The World Economic Forum has launched an initiative to generate $3 trillion a year by leveraging philanthropic and public capital to tackle climate change and nature loss.
Giving to Amplify Earth Action, or GAEA, is supported by a number of well-known foundations and philanthropic organisations, including Active Philanthropy, the African Climate Foundation, the Arab Foundations Forum, Bezos Earth Fund, CIFF, the Clean Air Fund, ClimateWorks Foundation, IKEA Foundation, Laudes Foundation, Temasek Trust’s Philanthropy Asia Alliance, Wellcome Trust, and WINGS.
GAEA was launched earlier this month at Davos.
‘We are at a tipping point in our efforts to put the planet back on track to meet our climate ambitions. To reach the speed and scale required to heal the Earth’s systems, we need to unlock not only private capital and government funds, but also the philanthropy sector as a truly catalytic force to achieve the necessary acceleration,’ said Klaus Schwab, Founder and Executive Chairman, World Economic Forum.
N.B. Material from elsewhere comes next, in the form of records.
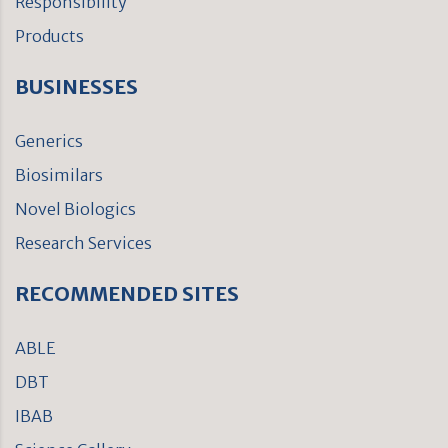
Responsibility
Products
BUSINESSES
Generics
Biosimilars
Novel Biologics
Research Services
RECOMMENDED SITES
ABLE
DBT
IBAB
Over the next year, GAEA will work with founding members to build momentum around three clear objectives:
- Convene leaders from the public, private and philanthropic sectors to identify and target climate and nature solutions where they are best positioned to play a catalytic role
- Pilot and refine funding models that can support PPPP interventions
- Scale up and replicate successful approaches to new sectors, regions and actors
GAEA will build on existing examples of success. For example, the Clean Cooling Collaborative, founded with the help of an initial $10 million of philanthropic funding in 2016, mobilised $600 million in public and private finance to improve equitable access to low-carbon cooling and support 9.4 gigatons of avoided CO2 emissions by 2050.
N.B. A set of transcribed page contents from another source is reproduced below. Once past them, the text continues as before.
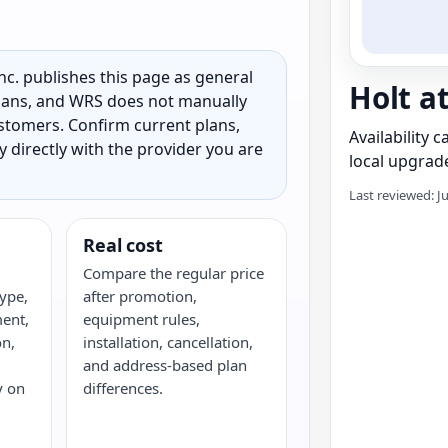
c. publishes this page as general
Holt a
 plans, and WRS does not manually
customers. Confirm current plans,
Availability 
ty directly with the provider you are
local upgrade
Last reviewed: J
Real cost
Compare the regular price
ype,
after promotion,
ent,
equipment rules,
on,
installation, cancellation,
and address-based plan
y on
differences.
Similarly, the Government of the Seychelles leveraged philanthropic funding, public loan guarantees and private investment to raise $15 million through a blue bond and convert $22 million of government debt into conservation funding to protect 13 marine areas, covering an area larger than Germany.
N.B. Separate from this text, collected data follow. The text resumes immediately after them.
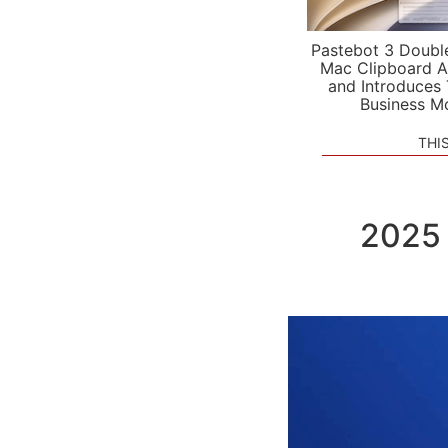
Pastebot 3 Doubl
Mac Clipboard A
and Introduces
Business M
THI
2025 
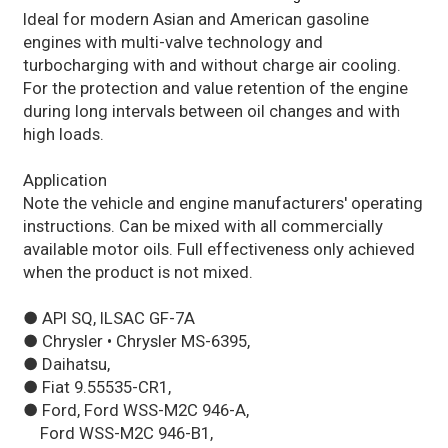
Ideal for modern Asian and American gasoline
engines with multi-valve technology and
turbocharging with and without charge air cooling.
For the protection and value retention of the engine
during long intervals between oil changes and with
high loads.
Application
Note the vehicle and engine manufacturers' operating
instructions. Can be mixed with all commercially
available motor oils. Full effectiveness only achieved
when the product is not mixed.
● API SQ, ILSAC GF-7A
● Chrysler • Chrysler MS-6395,
● Daihatsu,
● Fiat 9.55535-CR1,
● Ford, Ford WSS-M2C 946-A,
Ford WSS-M2C 946-B1,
Per Heggenes, Chief Executive Officer of the IKEA Foundation, said: ‘We are proud to support the launch of the GAEA initiative. The global figure of philanthropic capital for climate mitigation currently stands under 2 per cent – and that is just not acceptable. But this is also a massive opportunity to leverage philanthropic giving for climate action. Philanthropies can play a unique role in encouraging urgent, radical, and unprecedented collaboration between the public and private sectors. It’s only by working together at scale that we can unlock the investment required to achieve our ambitious climate goals and protect the planet.’